## Trecho do texto
As decisões administrativas em matéria registral imobiliária são firmes neste sentido: “A cópia constitui mero documento e não instrumento formal previsto como idôneo a ter acesso ao registro e tendo em vista uma reavaliação qualificativa do título, vedado o saneamento intercorrente das deficiências da documentação apresentada (…)” (Apelação Cível n° 33.624-0/4, Rel. Des. Márcio Bonilha, j. 12/9/1996), merecendo destaque os seguintes precedentes do C. Conselho Superior da Magistratura:

“DÚVIDA. Necessidade de apresentação de documentos originais, não podendo haver registro de cópia de títulos. Ausência de impugnação de todos os itens da nota de devolução. Dúvida prejudicada. Recurso não conhecido. REGISTRO DE IMÓVEIS Imprescindibilidade de recolhimento do imposto de transmissão. Impossibilidade de ingresso registral.” (TJSP; Apelação Cível 1009025-47.2015.8.26.0114; Relator (a): Pereira Calças; Órgão Julgador: Conselho Superior de Magistratura; Data do Julgamento: 20/07/2017).

“REGISTRO DE IMÓVEIS. Dúvida julgada procedente. Escritura pública de compra e venda e cessão, retificada e ratificada por outra escritura. Outorgantes vendedores falecidos – Não apresentação do título original para protocolo. Dúvida prejudicada Recurso não conhecido.” (TJSP; Apelação Cível 1004656-53.2017.8.26.0271; Relator (a): Pinheiro Franco (Corregedor Geral); Órgão Julgador: Conselho Superior de Magistratura; Data do Julgamento: 18/07/2019).

## Sua tarefa
Responda às perguntas abaixo com base no trecho sobre decisões em matéria registral imobiliária.
1. Quem foi o relator da Apelação Cível n° 33.624-0/4?
2. Em que data foi julgada a Apelação Cível 1009025-47.2015.8.26.0114?
3. Quem foi o relator da Apelação Cível 1004656-53.2017.8.26.0271?

## Material de estudo
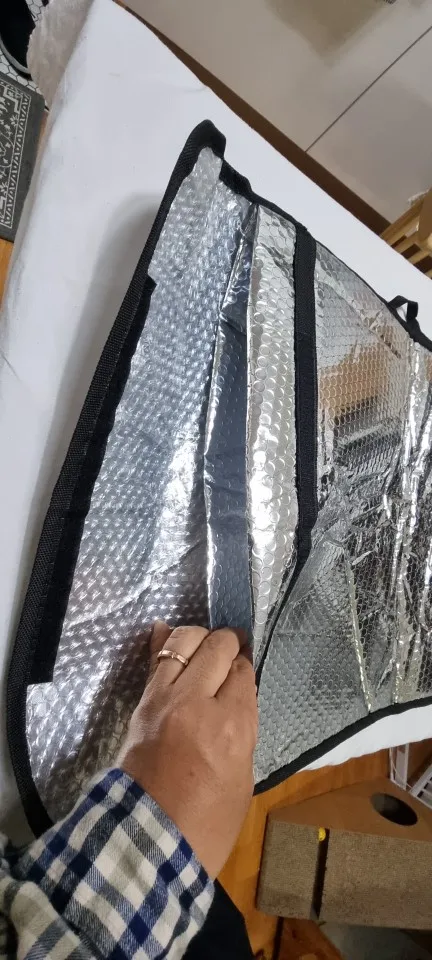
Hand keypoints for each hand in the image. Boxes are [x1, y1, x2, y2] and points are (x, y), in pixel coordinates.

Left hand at [117, 623, 257, 877]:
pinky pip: (153, 660)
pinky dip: (161, 640)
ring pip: (184, 642)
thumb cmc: (208, 823)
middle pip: (217, 648)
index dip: (245, 666)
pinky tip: (165, 629)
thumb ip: (241, 730)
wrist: (150, 841)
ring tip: (206, 642)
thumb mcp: (243, 778)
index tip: (244, 668)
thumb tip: (236, 699)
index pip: (242, 673)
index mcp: (233, 726)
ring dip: (199, 637)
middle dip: (228, 642)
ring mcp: (166, 699)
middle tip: (232, 646)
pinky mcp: (142, 704)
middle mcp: (199, 702)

## Solução
1. O Des. Márcio Bonilha.
2. Em 20/07/2017.
3. Pinheiro Franco (Corregedor Geral).